Thüringische Landeszeitung (Gotha)
Wo soll der Bayern-Profi spielen? Die Antwort könnte entscheidend sein für den Erfolg
Herzogenaurach.
Joachim Löw sah nicht aus wie ein Trainer, dessen Mannschaft gerade ein Fußballspiel
7:1 gewonnen hat, als er in der Düsseldorfer Arena zur Pressekonferenz erschien. Man kann das so genau sagen, weil man den Bundestrainer ja schon mal nach einem 7:1Sieg erlebt hat – im WM-Halbfinale
2014 gegen die Fußballgroßmacht Brasilien. Jetzt war es nur ein Testspiel und der Gegner hieß Lettland,
138. der Weltrangliste, dort umrahmt von Tansania und Myanmar.
Da war es nicht weiter verwunderlich, dass Löw zwar ein bisschen pflichtschuldig lobte nach durchaus hübsch herauskombinierten Toren durch Gosens (20.), Gündogan
(21.), Müller (27.), Ozols (Eigentor,
39.), Gnabry (45.), Werner (50.) und Sané (76.) bei einem Gegentreffer durch Saveljevs (75.).
Aber Lettland war kein Maßstab für die deutsche Nationalmannschaft,
das hatte Löw schon vor dem Spiel erklärt – und so fand er trotz des Kantersiegs im letzten Spiel vor der Europameisterschaft: „Wir haben immer noch Luft nach oben.“Die zweite Halbzeit hatte dem Bundestrainer nicht sonderlich gefallen, das Gegentor ärgerte ihn: „Das war ein ruhender Ball, ein Einwurf, das muss man besser verteidigen.“
Daran wird nun weiter zu arbeiten sein im EM-Basislager in Herzogenaurach. Und für Löw wird die Frage aller Fragen akut: Wen soll er aufstellen, wenn es am 15. Juni gegen Frankreich geht? Die Testspiele haben schon Hinweise gegeben, wenngleich Löw widersprach, als er gefragt wurde, ob seine Startelf schon steht.
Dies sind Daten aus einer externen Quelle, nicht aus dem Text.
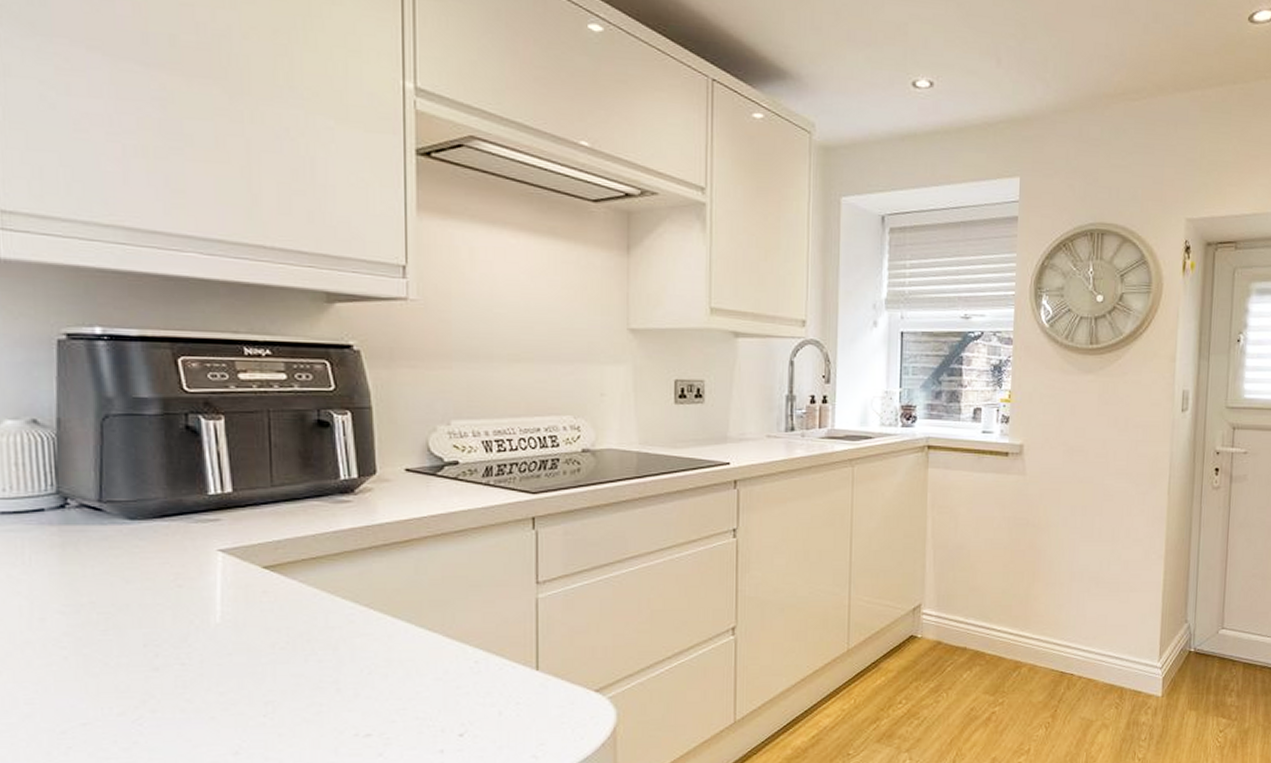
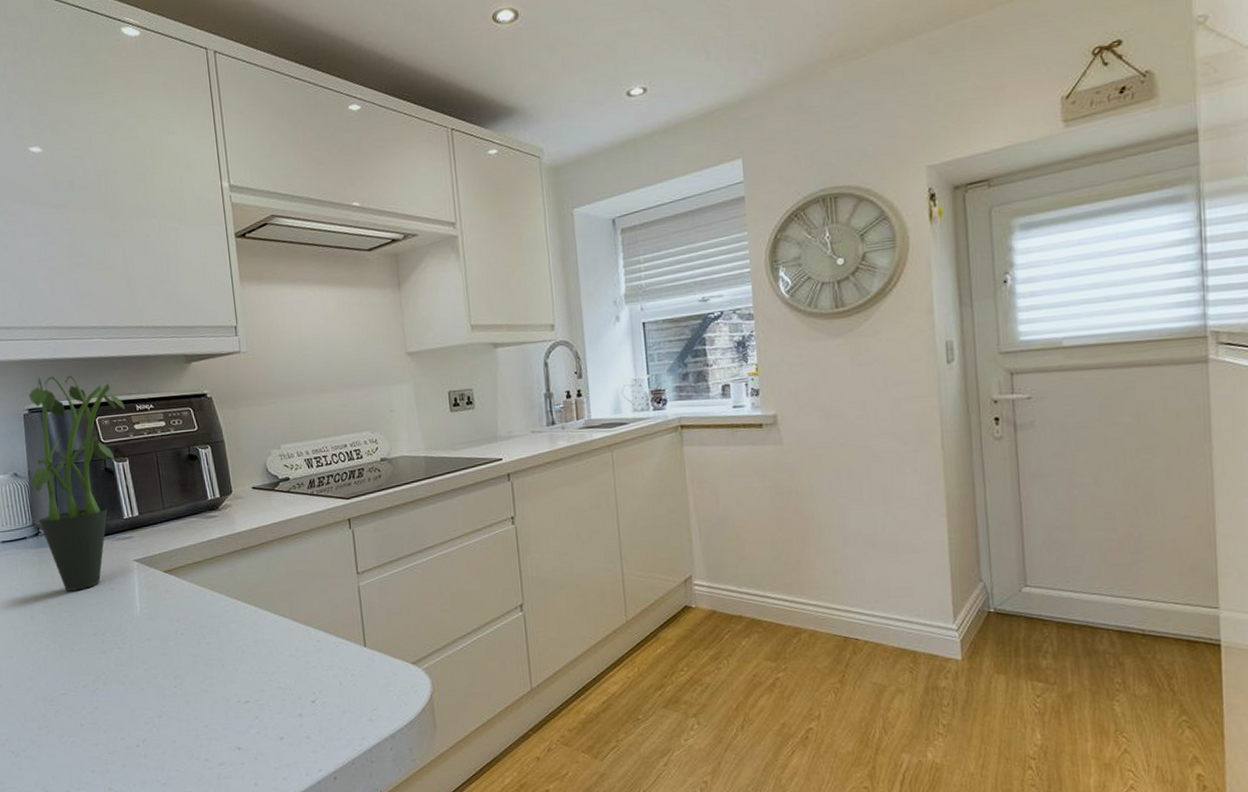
potted plant: none [62,292,227,586] -> present [29,375,126,591]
Er sagte aber auch: „Natürlich weiß man, dass die meisten Spieler gegen Frankreich auf dem Platz stehen werden.“
Ziemlich sicher wird Löw auf eine Dreierkette in der Defensive setzen und ziemlich sicher wird diese mit Matthias Ginter, Mats Hummels
und Antonio Rüdiger besetzt. Links dürfte sich Robin Gosens mit beherzten Auftritten festgespielt haben. Vorne spricht viel für die Lettland-Besetzung mit Thomas Müller, Kai Havertz und Serge Gnabry, die die richtige Mischung aus Spielstärke und Robustheit mitbringen. Im Tor ist Manuel Neuer ohnehin unumstritten.
Bleibt als große Frage: Wohin mit Joshua Kimmich? Der Bayern-Profi fühlt sich im Zentrum am wohlsten, lief gegen Lettland aber auf der rechten Seite auf. Er ist ja auch der beste Rechtsverteidiger in Löws Kader, der einzige, der offensiv und defensiv gehobenes Niveau verkörpert. Dummerweise ist er auch der beste Sechser, der beste Abräumer vor der Abwehr also. „Joshua benötigt keine lange Anlaufzeit, egal ob im Mittelfeld oder rechts, das macht seine Klasse aus“, sagte Löw.
Kimmichs Körperlichkeit, seine Bissigkeit könnte man im Zentrum gut gebrauchen, wenn es gegen
Frankreich geht und dort N’golo Kanté und Paul Pogba herumlaufen – zumal der ebenfalls robuste Leon Goretzka wegen eines Muskelfaserrisses noch fehlen wird. Auch im Mittelfeld ist Defensivarbeit das Maß der Dinge, das hat der Bundestrainer deutlich wie nie betont: „Wer das nicht leisten kann, wird vielleicht in dem einen oder anderen Spiel nicht auf dem Platz stehen.“
Es war eine deutliche Warnung an die Feinfuß-Fraktion um Toni Kross und Ilkay Gündogan und ein Argument für Kimmich im Zentrum. Andererseits würde sich auch Löw nicht wohlfühlen bei dem Gedanken, einen seiner Weltklassespieler für den allenfalls soliden Lukas Klostermann zu opfern – einen anderen Rechtsverteidiger hat er ja nicht im Kader.
Die Kimmich-Frage gehört zu den kompliziertesten für die kommenden Tage – und sie könnte für den Erfolg der deutschen Mannschaft die entscheidende sein.